白や、黄色の布地に刺繍したらきっと映えるだろう。
「今日は調子はいいのかい?」
「ん、今は平気。」
「しかし、本当に予定通り5人、見事に交互に男の子と女の子作るとはねえ。次は女の子かねえ」
「うん、多分。」
「なんだ、お前も羨ましいなら真剣に考えてみたらどうだ?」
「いや、もう年齢的に無理があるさ。」
「でも、エスメラルダが望むなら、できるよ。きっと元気な赤ちゃん産める。」
蒼月が柔らかな笑みを浮かべながら、キッパリと言い切る。
「……まあ、相手があればね、考えてみなくもない。」
「カルロは?」
「ありえない! あれだけは絶対ない。」
「蒼月、あの二人はあれでいいんだよ。ああいうパートナーシップだってある。」
結局蒼月とは、6人の子をもうけた。新月の晩に生まれた女の子は朔、次に生まれたのは男の子、少し空いて一年違いで女の子、男の子。次男は青い目だった。そして最近つかまり立ちを覚えた子が男の子。そして、今宿ったばかりの命が蒼月の胎にある。
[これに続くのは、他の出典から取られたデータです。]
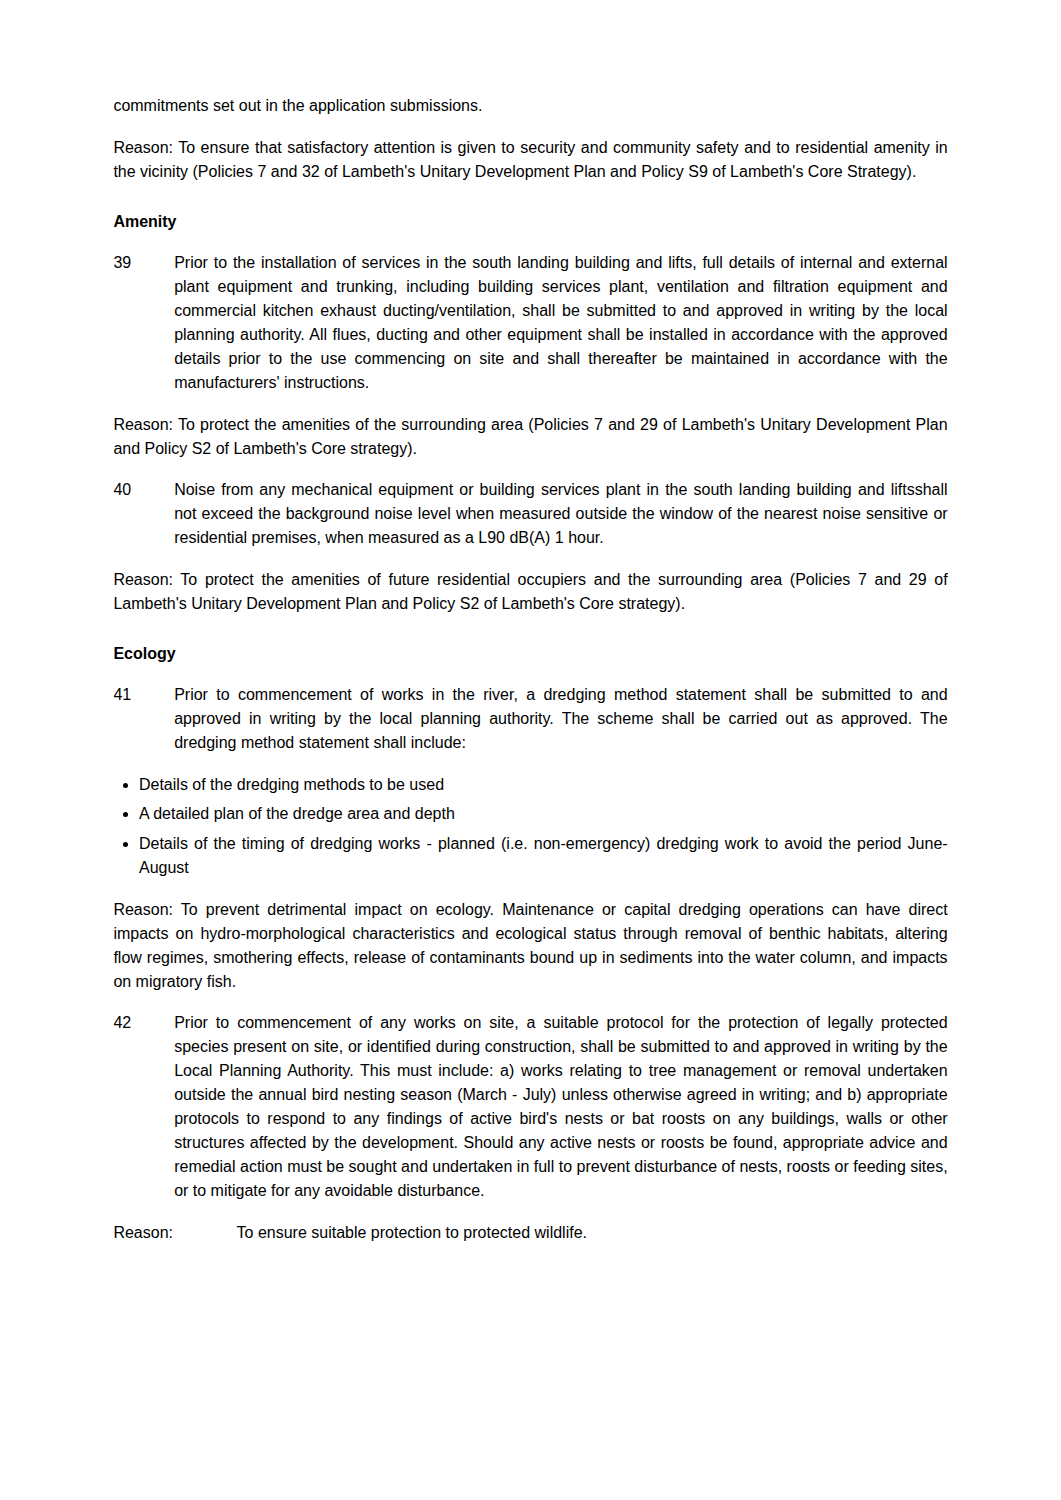commitments set out in the application submissions.
Reason: To ensure that satisfactory attention is given to security and community safety and to residential amenity in the vicinity (Policies 7 and 32 of Lambeth's Unitary Development Plan and Policy S9 of Lambeth's Core Strategy).
Amenity
39
Prior to the installation of services in the south landing building and lifts, full details of internal and external plant equipment and trunking, including building services plant, ventilation and filtration equipment and commercial kitchen exhaust ducting/ventilation, shall be submitted to and approved in writing by the local planning authority. All flues, ducting and other equipment shall be installed in accordance with the approved details prior to the use commencing on site and shall thereafter be maintained in accordance with the manufacturers' instructions.
Reason: To protect the amenities of the surrounding area (Policies 7 and 29 of Lambeth's Unitary Development Plan and Policy S2 of Lambeth's Core strategy).
40
Noise from any mechanical equipment or building services plant in the south landing building and liftsshall not exceed the background noise level when measured outside the window of the nearest noise sensitive or residential premises, when measured as a L90 dB(A) 1 hour.
Reason: To protect the amenities of future residential occupiers and the surrounding area (Policies 7 and 29 of Lambeth's Unitary Development Plan and Policy S2 of Lambeth's Core strategy).
Ecology
41
Prior to commencement of works in the river, a dredging method statement shall be submitted to and approved in writing by the local planning authority. The scheme shall be carried out as approved. The dredging method statement shall include:
Details of the dredging methods to be used
A detailed plan of the dredge area and depth
Details of the timing of dredging works - planned (i.e. non-emergency) dredging work to avoid the period June-August
Reason: To prevent detrimental impact on ecology. Maintenance or capital dredging operations can have direct impacts on hydro-morphological characteristics and ecological status through removal of benthic habitats, altering flow regimes, smothering effects, release of contaminants bound up in sediments into the water column, and impacts on migratory fish.
42
Prior to commencement of any works on site, a suitable protocol for the protection of legally protected species present on site, or identified during construction, shall be submitted to and approved in writing by the Local Planning Authority. This must include: a) works relating to tree management or removal undertaken outside the annual bird nesting season (March - July) unless otherwise agreed in writing; and b) appropriate protocols to respond to any findings of active bird's nests or bat roosts on any buildings, walls or other structures affected by the development. Should any active nests or roosts be found, appropriate advice and remedial action must be sought and undertaken in full to prevent disturbance of nests, roosts or feeding sites, or to mitigate for any avoidable disturbance.
Reason:
To ensure suitable protection to protected wildlife.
「蒼月のかあ様が残してくれた護符はみんなに行き渡った。さて、この子にはどうしようか。」
「朔がね、蒼月作ったの欲しいって。だから、この子にはかあ様が作ったの1枚あげる。」
蒼月の護符づくりは年を増すごとに、技術も上がり、込められる力も強くなった。今では、蒼月の母親の作った護符と遜色ない。
蒼月が、まだ膨らんでいない腹を撫でながら柔らかな笑みを浮かべた。
それは、満月の晩、しんしんと染み渡る優しい光、月の光の淡い青。蒼い月のようだった。
※一般的には『蒼』は草木が青々と茂るの「アオ」=グリーンです。または、顔面蒼白、生っ白い様子。